What is remarkable about Fisher’s analysis is contrasting it with the statements of Fed officials who say they are acting in the best interest of all U.S. citizens. Quoting from George Orwell’s Animal Farm, “All animals are equal, but some animals are more equal than others.”

A man can easily drown crossing a stream that is on average 3 feet deep. Household wealth as a macro measure of monetary policy success in a period when wealth inequality is at such extremes perfectly illustrates this imperfection. As Fisher states, “Out of both humility and self-preservation, let’s hope the Fed finds a way to stop targeting the level of wealth.”

Linear Extrapolation

Fisher also addresses the issue of Fed forward guidance stating, “Implicit in forward guidance…is the idea that dampening short-term market uncertainty and volatility is a good thing. But removing uncertainty from our capital markets is not, in my view, an unambiguous blessing.”

Forward guidance, whereby the Fed provides expectations about future policy, targets an optimal level of volatility without being clear about what “optimal” means. How does the Fed know what is optimal? As we have stated before, a market made up of millions of buyers and sellers is a much better arbiter of prices, value, and the resulting volatility than is the small group of unelected officials at the Fed. Yet, they do indeed falsely portray an understanding of “optimal” by managing the prices of interest rates but theirs is a guess no better than yours or mine. Based upon their economic track record, we would argue their guess is far worse.

Fisher goes on to reference John Maynard Keynes on the subject of extrapolative expectations which is commonly used as a basis for asset pricing. Referring to it as the “conventional valuation” in his book The General Theory of Employment, Interest and Money, Keynes said this reflects investors’ assumptions “that the existing state of affairs will continue indefinitely, except in so far as we have specific reasons to expect a change.” Connecting those dots, Fisher states that “forward guidance is the process through which the Fed – through its more explicit influence on the expected rate of interest – becomes the much more explicit owner of the “conventional valuation” of asset prices… the Fed now has a heightened responsibility and sensitivity to asset pricing.
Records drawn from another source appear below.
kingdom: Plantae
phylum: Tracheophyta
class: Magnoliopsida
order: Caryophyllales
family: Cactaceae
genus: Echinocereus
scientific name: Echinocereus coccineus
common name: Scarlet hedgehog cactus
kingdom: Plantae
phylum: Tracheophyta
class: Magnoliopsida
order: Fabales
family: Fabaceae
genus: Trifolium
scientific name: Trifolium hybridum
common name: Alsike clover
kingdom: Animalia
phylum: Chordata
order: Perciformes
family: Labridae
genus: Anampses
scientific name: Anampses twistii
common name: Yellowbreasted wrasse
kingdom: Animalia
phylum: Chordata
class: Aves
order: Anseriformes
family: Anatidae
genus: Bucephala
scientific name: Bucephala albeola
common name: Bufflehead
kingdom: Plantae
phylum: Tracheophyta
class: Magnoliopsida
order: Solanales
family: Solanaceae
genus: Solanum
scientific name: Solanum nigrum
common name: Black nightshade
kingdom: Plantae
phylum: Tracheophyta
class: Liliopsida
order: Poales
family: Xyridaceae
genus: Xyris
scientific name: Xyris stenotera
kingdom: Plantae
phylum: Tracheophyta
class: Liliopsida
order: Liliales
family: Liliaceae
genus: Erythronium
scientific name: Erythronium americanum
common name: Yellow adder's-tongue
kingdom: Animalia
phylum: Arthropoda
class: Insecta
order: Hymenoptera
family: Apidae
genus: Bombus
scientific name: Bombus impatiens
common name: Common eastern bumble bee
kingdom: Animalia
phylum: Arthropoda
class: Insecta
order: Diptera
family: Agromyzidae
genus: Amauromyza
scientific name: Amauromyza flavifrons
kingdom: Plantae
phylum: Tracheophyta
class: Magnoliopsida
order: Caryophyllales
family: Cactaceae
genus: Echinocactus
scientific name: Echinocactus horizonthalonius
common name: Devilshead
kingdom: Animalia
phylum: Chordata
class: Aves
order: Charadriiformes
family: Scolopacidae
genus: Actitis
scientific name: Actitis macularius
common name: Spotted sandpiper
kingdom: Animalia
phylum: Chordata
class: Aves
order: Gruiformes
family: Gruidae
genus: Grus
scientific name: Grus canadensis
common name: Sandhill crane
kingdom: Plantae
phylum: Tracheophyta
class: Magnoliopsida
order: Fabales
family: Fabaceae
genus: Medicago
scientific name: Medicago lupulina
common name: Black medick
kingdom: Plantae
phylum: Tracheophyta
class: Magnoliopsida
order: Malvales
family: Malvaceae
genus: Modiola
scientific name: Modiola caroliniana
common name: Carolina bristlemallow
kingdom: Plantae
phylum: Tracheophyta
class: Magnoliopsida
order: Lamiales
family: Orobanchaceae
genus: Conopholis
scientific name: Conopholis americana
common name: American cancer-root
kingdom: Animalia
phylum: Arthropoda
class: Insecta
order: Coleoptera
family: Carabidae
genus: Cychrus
That conclusion is critically important and clarifies the behavior we see coming out of the Eccles Building. In becoming the “explicit owner” of valuations in the stock market, the Fed now must adhere to a pattern of decisions and actions that will ultimately support the prices of risky assets under all circumstances. Far from rigorous scrutiny of doubts and assumptions, the Fed fails in every way to apply the scientific method of analyzing their actions before and after they take them. So desperate are they to manage the expectations of the public, their current posture leaves no latitude for uncertainty. As Fisher further points out, the last time we saw evidence of a similar stance was in 2007 when the Fed rejected the possibility of a nation-wide decline in house prices.

Summary

Fisher fittingly sums up by restating the point he made at the beginning:

“…the Fed and other central banks appear to have avoided being candid about the uncertainty (of extraordinary monetary policies) in order to maintain their credibility. But this is backwards. They cannot regain their credibility unless they are candid about the uncertainty and how they confront it.”

The power of Fisher’s perspectives is in his candor. Now at a time when the Fed is proving him correct on every count, it is worthwhile to refresh our memories. We would encourage investors to read the transcript in full. Given the clarity of the insights he shares, summarized here, their importance cannot be overstated.